To avoid man-animal conflict in Shyampur range which falls in the buffer zone of Rajaji Tiger Reserve (RTR) in Haridwar district, scientists have suggested long-term planning and relocation of families living in the area.

Two sub-adult tigers, less than 2 years in age, have injured over a dozen cattle and buffaloes at the Shyampur range. Wildlife Institute of India (WII) cameras trapped these young tigers ‘in action’ which has created panic among more than 200 Gujjar families residing in the area.

“Shyampur range extends till 80-90 sqkm of area. As it is adjoining core area of Rajaji, certainly tigers will move there.
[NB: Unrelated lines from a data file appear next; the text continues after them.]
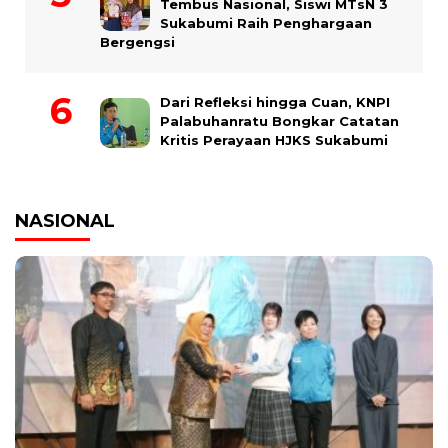
Tembus Nasional, Siswi MTsN 3
Sukabumi Raih Penghargaan
Bergengsi
Dari Refleksi hingga Cuan, KNPI
Palabuhanratu Bongkar Catatan
Kritis Perayaan HJKS Sukabumi
NASIONAL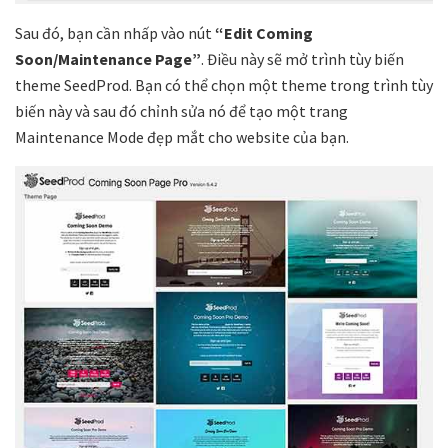
Sau đó, bạn cần nhấp vào nút
“Edit Coming
Soon/Maintenance Page”
. Điều này sẽ mở trình tùy biến
theme SeedProd. Bạn có thể chọn một theme trong trình tùy
biến này và sau đó chỉnh sửa nó để tạo một trang
Maintenance Mode đẹp mắt cho website của bạn.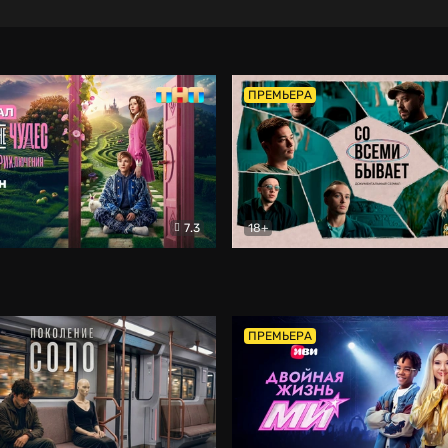
ПРЕМЬЕРА
7.3
18+
ране Чудес. Безумные приключения
Со всеми бывает
Фэнтези
Докумен
ПРЕМЬЕРА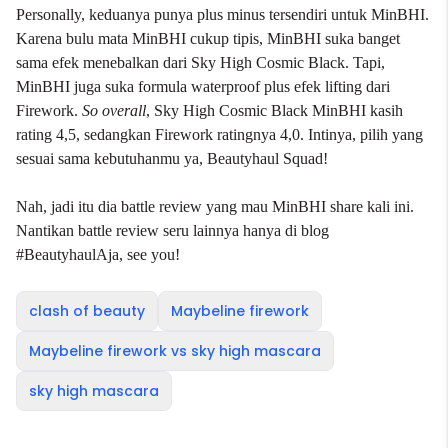
Personally, keduanya punya plus minus tersendiri untuk MinBHI.
Karena bulu mata MinBHI cukup tipis, MinBHI suka banget
sama efek menebalkan dari Sky High Cosmic Black. Tapi,
MinBHI juga suka formula waterproof plus efek lifting dari
Firework.
So overall
, Sky High Cosmic Black MinBHI kasih
rating 4,5, sedangkan Firework ratingnya 4,0. Intinya, pilih yang
sesuai sama kebutuhanmu ya, Beautyhaul Squad!
Nah, jadi itu dia battle review yang mau MinBHI share kali ini.
Nantikan battle review seru lainnya hanya di blog
#BeautyhaulAja
, see you!
clash of beauty
Maybeline firework
Maybeline firework vs sky high mascara
sky high mascara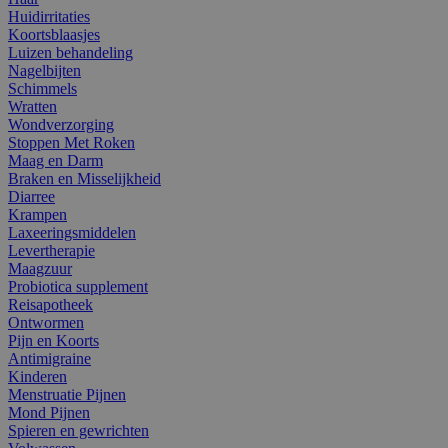
Huidirritaties
Koortsblaasjes
Luizen behandeling
Nagelbijten
Schimmels
Wratten
Wondverzorging
Stoppen Met Roken
Maag en Darm
Braken en Misselijkheid
Diarree
Krampen
Laxeeringsmiddelen
Levertherapie
Maagzuur
Probiotica supplement
Reisapotheek
Ontwormen
Pijn en Koorts
Antimigraine
Kinderen
Menstruatie Pijnen
Mond Pijnen
Spieren en gewrichten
We cannot translocate every tiger that enters the range. Therefore, we need to work on a long-term plan. There are more than 200 Gujjar families that should be relocated somewhere else to conserve tiger habitat,” Bivash Pandav, scientist at WII, told Hindustan Times.

The reserve is spread across 1075 sqkm of which 720 sqkm is core area and remaining 355 sqkm is buffer area. Presently, nearly 13 tigers inhabit the reserve with two in the western part and 11 in eastern part.

Pandav said according to the National Tiger Conservation Authority (NTCA) guidelines, core areas of tiger reserves should be free from human intervention. However, in buffer areas, co-existence could be achieved.

During a visit to the range, he talked to the Gujjar families who said they were ready to relocate. However, it is now the responsibility of the state government to identify land for their relocation.

“Certainly, relocation is a very serious and difficult process. The government should start a dialogue with the existing families. I know they are ready to relocate. We need long-term planning so that even if Rajaji tigers are coming towards buffer areas, they shouldn’t be threatened with human presence,” Pandav added.

He said there was a possibility of presence of more tigers in Shyampur range. When the scientists started camera trapping in August, one tigress and two cubs were photographed.

Digvijay Singh Khati, chief wildlife warden, had suggested translocation of cubs before they fall prey to wildlife crime like poisoning and poaching. The scientists had accepted the decision as a short-term solution.

“We are serious about the issue. I have asked the core committee of reserve to send in recommendations for short-term and long-term planning. We need to adopt a positive approach towards this issue. Shyampur is heavily populated and the security of tigers is our deep concern,” Khati old HT.